Simple Random vs. Stratified Random Sample: What's the Difference?
The precision and cost of a stratified design are influenced by the way that sample elements are allocated to strata. One approach is proportionate stratification. With proportionate stratification, the sample size of each stratum is proportionate to the population size of the stratum. Strata sample sizes are determined by the following equation :. Another approach is disproportionate stratification , which can be a better choice e. To take advantage of disproportionate stratification, researchers need to answer such questions as:.
Stratified Sampling Revision. Maths Made Easy gives you access to maths worksheets, practice questions and videos to help you revise.
You are viewing an older version of this Read. Go to the latest version. We have a new and improved read on this topic. Click here to view. We have moved all content for this concept to for better organization.
Never miss a great news story! Get instant notifications from Economic Times Allow Not now. The five forces model of analysis was developed by Michael Porter to analyze the competitive environment in which a product or company works. The threat of entry: competitors can enter from any industry, channel, function, form or marketing activity. How best can the company take care of the threat of new entrants?
Finding size of subgroups
The groups or strata are organized based on the shared characteristics or attributes of the members in the group. The process of classifying the population into groups is called stratification.

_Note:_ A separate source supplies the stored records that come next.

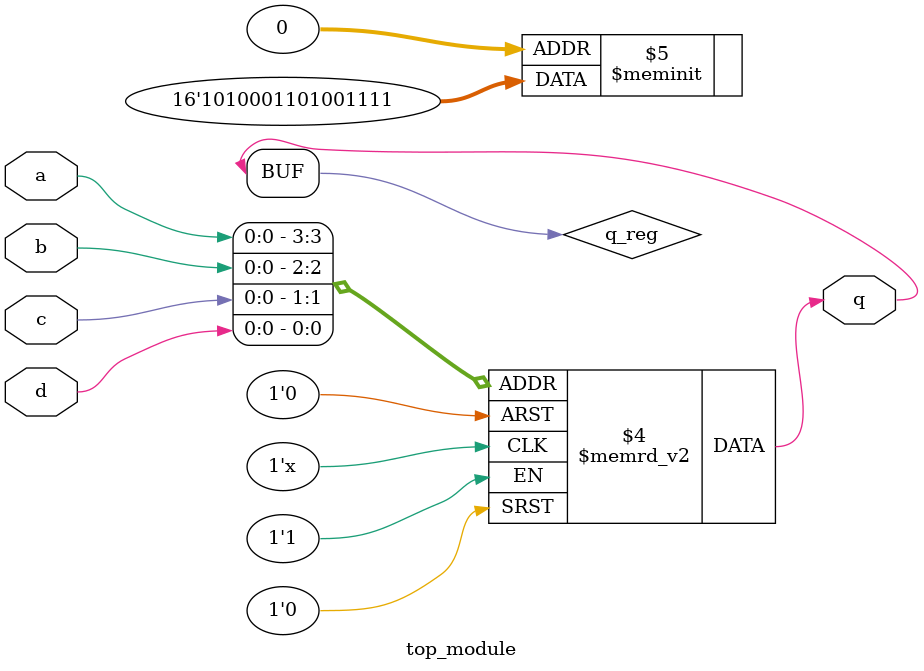
<source format=sv>
module top_module (
    input a, 
    input b, 
    input c, 
    input d,
    output q
);
    
    reg q_reg;
    
    always @(a, b, c, d) begin
        case ({a, b, c, d})
            4'd0: q_reg = 1'b1;
            4'd1: q_reg = 1'b1;
            4'd2: q_reg = 1'b1;
            4'd3: q_reg = 1'b1;
            4'd4: q_reg = 1'b0;
            4'd5: q_reg = 1'b0;
            4'd6: q_reg = 1'b1;
            4'd7: q_reg = 1'b0;
            4'd8: q_reg = 1'b1;
            4'd9: q_reg = 1'b1;
            4'd10: q_reg = 1'b0;
            4'd11: q_reg = 1'b0;
            4'd12: q_reg = 1'b0;
            4'd13: q_reg = 1'b1;
            4'd14: q_reg = 1'b0;
            4'd15: q_reg = 1'b1;
            default: q_reg = 1'b1;
        endcase
    end
    
    assign q = q_reg;
  
endmodule

</source>
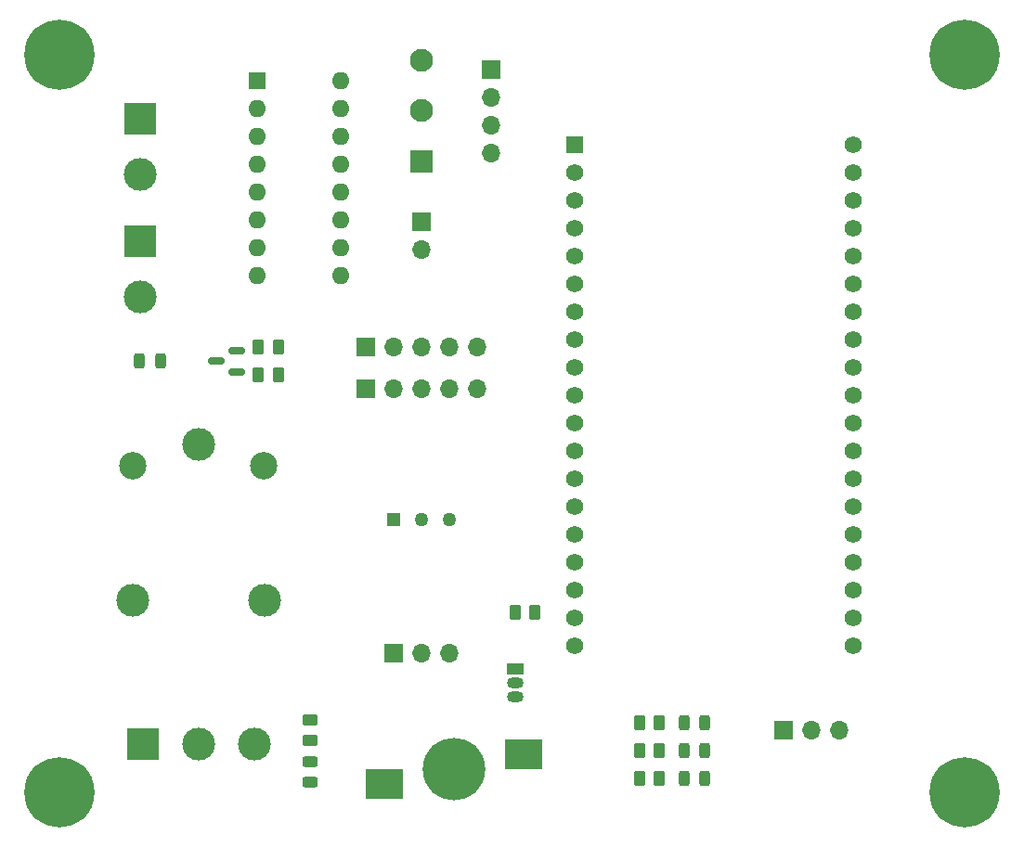
<source format=gbr>
%TF.GenerationSoftware,KiCad,Pcbnew,(6.0.4)*%
%TF.CreationDate,2023-04-26T13:38:40-05:00*%
%TF.ProjectId,Modulo de Practicas uPy,4d6f6475-6c6f-4206-9465-205072616374,rev?*%
%TF.SameCoordinates,Original*%
%TF.FileFunction,Soldermask,Top*%
%TF.FilePolarity,Negative*%
%FSLAX46Y46*%
G04 Gerber Fmt 4.6, Leading zero omitted, Abs format (unit mm)*
G04 Created by KiCad (PCBNEW (6.0.4)) date 2023-04-26 13:38:40*
%MOMM*%
%LPD*%
G01*
G04 APERTURE LIST*
G04 Aperture macros list*
%AMRoundRect*
0 Rectangle with rounded corners*
0 $1 Rounding radius*
0 $2 $3 $4 $5 $6 $7 $8 $9 X,Y pos of 4 corners*
0 Add a 4 corners polygon primitive as box body*
4,1,4,$2,$3,$4,$5,$6,$7,$8,$9,$2,$3,0*
0 Add four circle primitives for the rounded corners*
1,1,$1+$1,$2,$3*
1,1,$1+$1,$4,$5*
1,1,$1+$1,$6,$7*
1,1,$1+$1,$8,$9*
0 Add four rect primitives between the rounded corners*
20,1,$1+$1,$2,$3,$4,$5,0*
20,1,$1+$1,$4,$5,$6,$7,0*
20,1,$1+$1,$6,$7,$8,$9,0*
20,1,$1+$1,$8,$9,$2,$3,0*%
G04 Aperture macros list end*
%ADD10R,1.700000X1.700000*%
%ADD11O,1.700000X1.700000*%
%ADD12C,6.400000*%
%ADD13R,3.000000X3.000000*%
%ADD14C,3.000000*%
%ADD15R,1.500000X1.050000*%
%ADD16O,1.500000X1.050000*%
%ADD17RoundRect,0.250001X0.799999X-0.799999X0.799999X0.799999X-0.799999X0.799999X-0.799999X-0.799999X0*%
%ADD18C,2.100000*%
%ADD19R,1.600000X1.600000*%
%ADD20O,1.600000X1.600000*%
%ADD21RoundRect,0.250000X0.262500X0.450000X-0.262500X0.450000X-0.262500X-0.450000X0.262500X-0.450000X0*%
%ADD22RoundRect,0.243750X-0.243750X-0.456250X0.243750X-0.456250X0.243750X0.456250X-0.243750X0.456250X0*%
%ADD23RoundRect,0.150000X0.587500X0.150000X-0.587500X0.150000X-0.587500X-0.150000X0.587500X-0.150000X0*%
%ADD24C,1.560000*%
%ADD25R,1.560000X1.560000*%
%ADD26RoundRect,0.250000X-0.262500X-0.450000X0.262500X-0.450000X0.262500X0.450000X-0.262500X0.450000X0*%
%ADD27R,3.500000X2.700000*%
%ADD28C,5.700000*%
%ADD29RoundRect,0.243750X-0.456250X0.243750X-0.456250X-0.243750X0.456250X-0.243750X0.456250X0.243750X0*%
%ADD30C,2.500000*%
%ADD31R,1.268000X1.268000*%
%ADD32C,1.268000*%
%ADD33RoundRect,0.250000X0.450000X-0.262500X0.450000X0.262500X-0.450000X0.262500X-0.450000X-0.262500X0*%
G04 APERTURE END LIST*
D10*
%TO.C,J8*%
X124460000Y-58420000D03*
D11*
X124460000Y-60960000D03*
%TD*%
D12*
%TO.C,REF\u002A\u002A*%
X173983852Y-110490000D03*
X173983852Y-110490000D03*
%TD*%
D13*
%TO.C,J2*%
X98806000Y-49022000D03*
D14*
X98806000Y-54102000D03*
%TD*%
D15*
%TO.C,Q1*%
X132990000Y-99212400D03*
D16*
X132990000Y-100482400D03*
X132990000Y-101752400D03*
%TD*%
D10*
%TO.C,U2*%
X121935000Y-97790000D03*
D11*
X124475000Y-97790000D03*
X127015000Y-97790000D03*
%TD*%
D17*
%TO.C,M1*%
X124460000Y-52860000D03*
D18*
X124460000Y-48260000D03*
X124460000Y-43660000D03*
%TD*%
D19*
%TO.C,U3*%
X109484000Y-45481000D03*
D20*
X109484000Y-48021000D03*
X109484000Y-50561000D03*
X109484000Y-53101000D03*
X109484000Y-55641000D03*
X109484000Y-58181000D03*
X109484000Y-60721000D03*
X109484000Y-63261000D03*
X117104000Y-63261000D03*
X117104000Y-60721000D03*
X117104000Y-58181000D03*
X117104000Y-55641000D03*
X117104000Y-53101000D03*
X117104000Y-50561000D03*
X117104000Y-48021000D03*
X117104000Y-45481000D03*
%TD*%
D21*
%TO.C,R5*%
X146137500Y-104140000D03*
X144312500Y-104140000D03*
%TD*%
D22*
%TO.C,D6*%
X148414500Y-109220000D03*
X150289500Y-109220000D03*
%TD*%
D12*
%TO.C,REF\u002A\u002A*%
X91440000Y-110490000D03*
%TD*%
D23*
%TO.C,Q2*%
X107617500Y-72070000D03*
X107617500Y-70170000D03*
X105742500Y-71120000D03*
%TD*%
D24*
%TO.C,U1*%
X163830000Y-97080000D03*
X163830000Y-94540000D03*
X163830000Y-92000000D03*
X163830000Y-89460000D03*
X163830000Y-86920000D03*
X163830000Y-84380000D03*
X163830000Y-81840000D03*
X163830000Y-79300000D03*
X163830000Y-76760000D03*
X163830000Y-74220000D03*
X163830000Y-71680000D03*
X163830000Y-69140000D03*
X163830000Y-66600000D03*
X163830000Y-64060000D03*
X163830000Y-61520000D03*
X163830000Y-58980000D03*
X163830000Y-56440000D03*
X163830000Y-53900000D03*
X163830000Y-51360000D03*
X138430000Y-97080000D03*
X138430000Y-94540000D03*
X138430000Y-92000000D03*
X138430000Y-89460000D03*
X138430000Y-86920000D03*
X138430000Y-84380000D03*
X138430000Y-81840000D03*
X138430000Y-79300000D03*
X138430000Y-76760000D03*
X138430000Y-74220000D03*
X138430000Y-71680000D03*
X138430000Y-69140000D03*
X138430000Y-66600000D03*
X138430000Y-64060000D03*
X138430000Y-61520000D03*
X138430000Y-58980000D03*
X138430000Y-56440000D03*
X138430000Y-53900000D03*
D25*
X138430000Y-51360000D03*
%TD*%
D22*
%TO.C,D2*%
X98757500Y-71120000D03*
X100632500Y-71120000D03*
%TD*%
D26*
%TO.C,R3*%
X109577500Y-72390000D03*
X111402500Y-72390000D03*
%TD*%
D10*
%TO.C,J7*%
X130810000Y-44460000D03*
D11*
X130810000Y-47000000D03*
X130810000Y-49540000D03*
X130810000Y-52080000D03*
%TD*%
D27*
%TO.C,D1*%
X121031000Y-109655600D03*
X133731000Y-106955600D03*
D28*
X127381000Y-108305600D03*
%TD*%
D21*
%TO.C,R7*%
X146137500Y-109220000D03*
X144312500Y-109220000D03*
%TD*%
%TO.C,R6*%
X146137500Y-106680000D03*
X144312500Y-106680000D03*
%TD*%
D13*
%TO.C,J3*%
X98806000Y-60198000D03*
D14*
X98806000Y-65278000D03*
%TD*%
D22*
%TO.C,D4*%
X148414500Y-104140000D03*
X150289500Y-104140000D03*
%TD*%
D29*
%TO.C,D3*%
X114300000Y-107647500D03*
X114300000Y-109522500D03*
%TD*%
D22*
%TO.C,D5*%
X148414500Y-106680000D03*
X150289500Y-106680000D03*
%TD*%
D14*
%TO.C,K1*%
X104140000Y-78740000D03*
D30*
X98090000Y-80690000D03*
D14*
X98090000Y-92890000D03*
X110140000Y-92940000D03*
D30*
X110090000Y-80690000D03*
%TD*%
D31*
%TO.C,RV1*%
X121920000Y-85598000D03*
D32*
X124460000Y-85598000D03*
X127000000Y-85598000D03*
%TD*%
D26*
%TO.C,R4*%
X109577500Y-69850000D03*
X111402500Y-69850000D03*
%TD*%
D10*
%TO.C,J5*%
X119380000Y-69825000D03*
D11*
X121920000Y-69825000D03*
X124460000Y-69825000D03*
X127000000Y-69825000D03*
X129540000Y-69825000D03*
%TD*%
D12*
%TO.C,REF\u002A\u002A*%
X173983852Y-43180000D03*
X173983852Y-43180000D03*
%TD*%
D13*
%TO.C,J1*%
X99060000Y-106045000D03*
D14*
X104140000Y-106045000D03*
X109220000Y-106045000D03*
%TD*%
D33*
%TO.C,R2*%
X114300000Y-105687500D03*
X114300000Y-103862500D03*
%TD*%
D10*
%TO.C,J6*%
X157480000Y-104775000D03*
D11*
X160020000Y-104775000D03*
X162560000Y-104775000D03*
%TD*%
D10*
%TO.C,J4*%
X119380000Y-73660000D03*
D11*
X121920000Y-73660000D03*
X124460000Y-73660000D03*
X127000000Y-73660000D03*
X129540000Y-73660000D03*
%TD*%
D12*
%TO.C,REF\u002A\u002A*%
X91440000Y-43180000D03*
%TD*%
D26*
%TO.C,R1*%
X132970900Y-94005400D03*
X134795900Y-94005400D03*
%TD*%
M02*

</source>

Stratified random sampling is also known as quota random sampling and proportional random sampling. Stratified random sampling has numerous applications and benefits, such as studying population demographics and life expectancy. Stratified random sampling divides a population into subgroups. Random samples are taken in the same proportion to the population from each of the groups or strata. The members in each stratum singular for strata formed have similar attributes and characteristics.
Home QuestionPro Products Audience. Stratified random sampling is a type of probability sampling using which a research organization can branch off the entire population into multiple non-overlapping, homogeneous groups strata and randomly choose final members from the various strata for research which reduces cost and improves efficiency. Members in each of these groups should be distinct so that every member of all groups get equal opportunity to be selected using simple probability. Select your respondents.
The findings from a study of young single mothers at a university can be generalised to the population of:. Instructions Answer the following questions and then press 'Submit' to get your score. Question 1 A sampling frame is: a A summary of the various stages involved in designing a survey. Question 2 A simple random sample is one in which: a From a random starting point, every n th unit from the sampling frame is selected. Question 3 It is helpful to use a multi-stage cluster sample when: a The population is widely dispersed geographically.
Home QuestionPro Products Audience. Stratified random sampling is a type of probability sampling using which a research organization can branch off the entire population into multiple non-overlapping, homogeneous groups strata and randomly choose final members from the various strata for research which reduces cost and improves efficiency. Members in each of these groups should be distinct so that every member of all groups get equal opportunity to be selected using simple probability.